TASK INSTRUCTIONS:
a - Translate this sentence from the article on Black British abstract artists into Spanish: "Recently, the U.K. has seen a number of prominent shows offering such representation."
b - According to the article on Black British abstract artists, during which years did Frank Bowling live in New York?
c - Carry on the article on Black British abstract artists from its last sentence.

GIVEN PASSAGE:
※ ※ ※
With Black people and their stories long excluded from their walls, institutions are finally welcoming in a wave of figurative Black artists into their galleries. How better to redress the absence of a people, it seems, than with subjects: characters through which to recount buried narratives and imagine new ones?
Recently, the U.K. has seen a number of prominent shows offering such representation. But the tradition of Black British artists communicating beauty, feeling, and social commentary through abstraction remains less well-documented.
Here, we spotlight 10 Black British abstract artists, from the trailblazing talent of Frank Bowling and Winston Branch, to millennial artists such as Rachel Jones and Michaela Yearwood-Dan, who are pushing the genre in new directions.
Frank Bowling
B. 1934, Bartica, Guyana. Lives and works in London.
Frank Bowling moved to the U.K. from Guyana in 1953, aged just 19, as part of the Windrush generation of Caribbean immigrants who would transform the country’s life and culture. His style of abstraction—with thick layers of bright acrylics dripped, sprayed, or rolled onto canvas, topped with found objects and shimmering pigments—borrows from the luminosity of British landscape painters, such as J.M.W. Turner and John Constable, and the experimental techniques of the abstract expressionists he observed while living in New York between 1966 and 1975.
※ ※ ※
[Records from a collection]
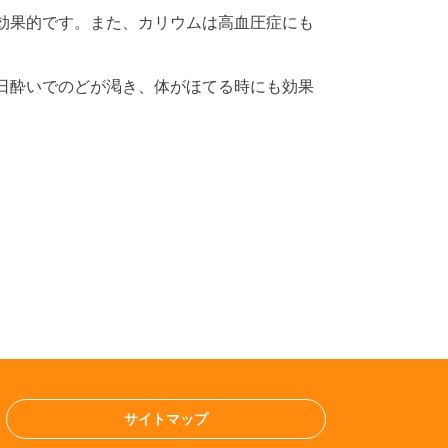
効果的です。また、カリウムは高血圧症にも
日酔いでのどが渇き、体がほてる時にも効果
サイトマップ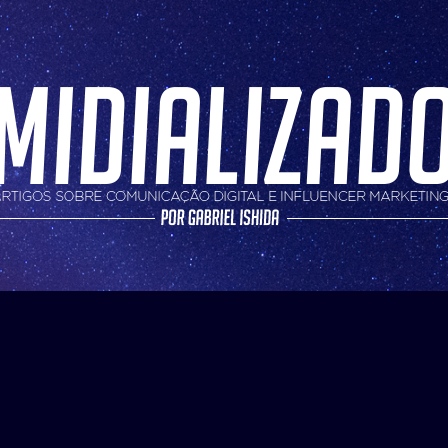
nfluencer marketing
do
oria:
geração z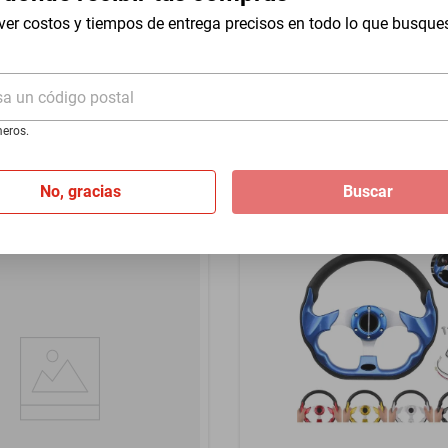
- Rojo
1500 2014-2026 - Azul
ver costos y tiempos de entrega precisos en todo lo que busque
$1399
sa un código postal
I
de
$116.58
Hasta
12
MSI
de
$116.58
eros.
No, gracias
Buscar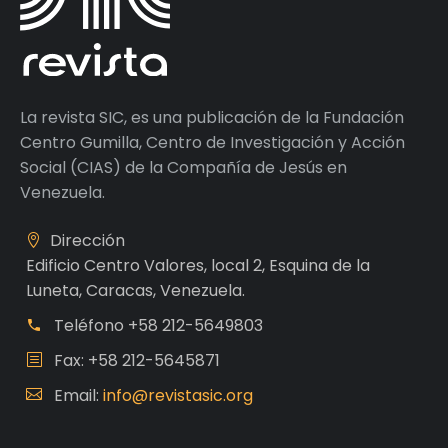
La revista SIC, es una publicación de la Fundación
Centro Gumilla, Centro de Investigación y Acción
Social (CIAS) de la Compañía de Jesús en
Venezuela.
Dirección
Edificio Centro Valores, local 2, Esquina de la
Luneta, Caracas, Venezuela.
Teléfono
+58 212-5649803
Fax: +58 212-5645871
Email:
info@revistasic.org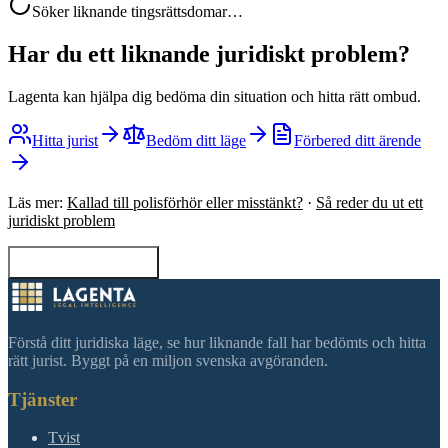
Söker liknande tingsrättsdomar…
Har du ett liknande juridiskt problem?
Lagenta kan hjälpa dig bedöma din situation och hitta rätt ombud.
Hitta jurist
Bedöm ditt läge
Förbered ditt ärende
Läs mer:
Kallad till polisförhör eller misstänkt?
·
Så reder du ut ett
juridiskt problem
Tillbaka till sökning
Förstå ditt juridiska läge, se hur liknande fall har bedömts och hitta
rätt jurist. Byggt på en miljon svenska avgöranden.
Tjänster
Tvist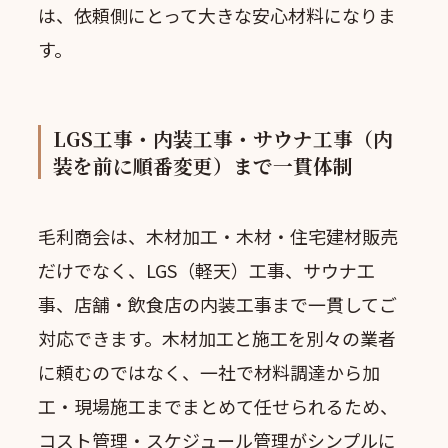
は、依頼側にとって大きな安心材料になりま
す。
LGS工事・内装工事・サウナ工事（内
装を前に順番変更）まで一貫体制
毛利商会は、木材加工・木材・住宅建材販売
だけでなく、LGS（軽天）工事、サウナ工
事、店舗・飲食店の内装工事まで一貫してご
対応できます。木材加工と施工を別々の業者
に頼むのではなく、一社で材料調達から加
工・現場施工までまとめて任せられるため、
コスト管理・スケジュール管理がシンプルに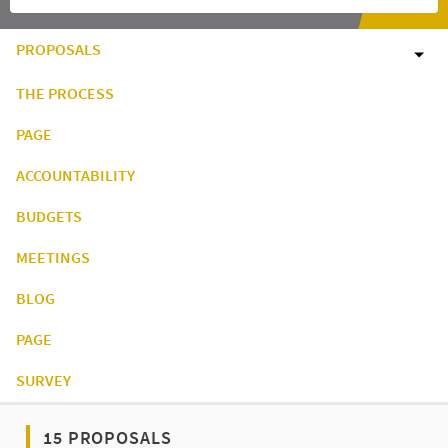
PROPOSALS
THE PROCESS
PAGE
ACCOUNTABILITY
BUDGETS
MEETINGS
BLOG
PAGE
SURVEY
15 PROPOSALS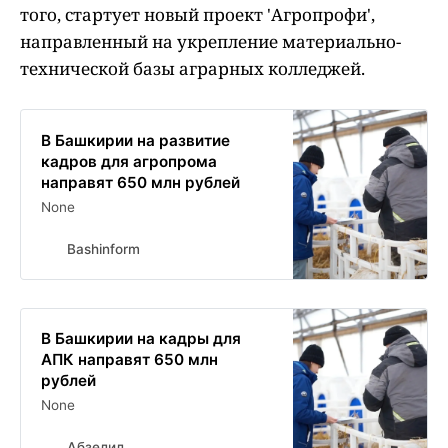
того, стартует новый проект 'Агропрофи',
направленный на укрепление материально-
технической базы аграрных колледжей.
В Башкирии на развитие
кадров для агропрома
направят 650 млн рублей
None
Bashinform
В Башкирии на кадры для
АПК направят 650 млн
рублей
None
Абзелил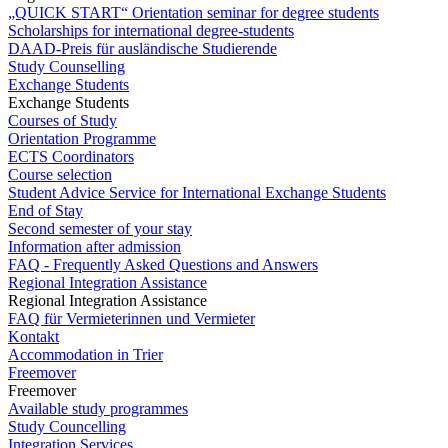
„QUICK START“ Orientation seminar for degree students
Scholarships for international degree-students
DAAD-Preis für ausländische Studierende
Study Counselling
Exchange Students
Exchange Students
Courses of Study
Orientation Programme
ECTS Coordinators
Course selection
Student Advice Service for International Exchange Students
End of Stay
Second semester of your stay
Information after admission
FAQ - Frequently Asked Questions and Answers
Regional Integration Assistance
Regional Integration Assistance
FAQ für Vermieterinnen und Vermieter
Kontakt
Accommodation in Trier
Freemover
Freemover
Available study programmes
Study Councelling
Integration Services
※ ※ ※
RESPONSES PER TASK:
a - Recientemente, el Reino Unido ha visto una serie de exposiciones destacadas que ofrecen dicha representación.

b - Between 1966 and 1975.

c -
Bowling has been a force for decades, but his inclusion in Tate Modern’s acclaimed exhibition “Soul of a Nation: Art in the Age of Black Power 1963–1983” in 2017, and a retrospective at Tate Britain two years later, thrust him into the spotlight. He’s since had major shows at the San Francisco Museum of Modern Art and the Museum of Fine Arts, Boston, and received the 2022 Wolfgang Hahn Prize.
Michaela Yearwood-Dan
B. 1994, London. Lives and works in London.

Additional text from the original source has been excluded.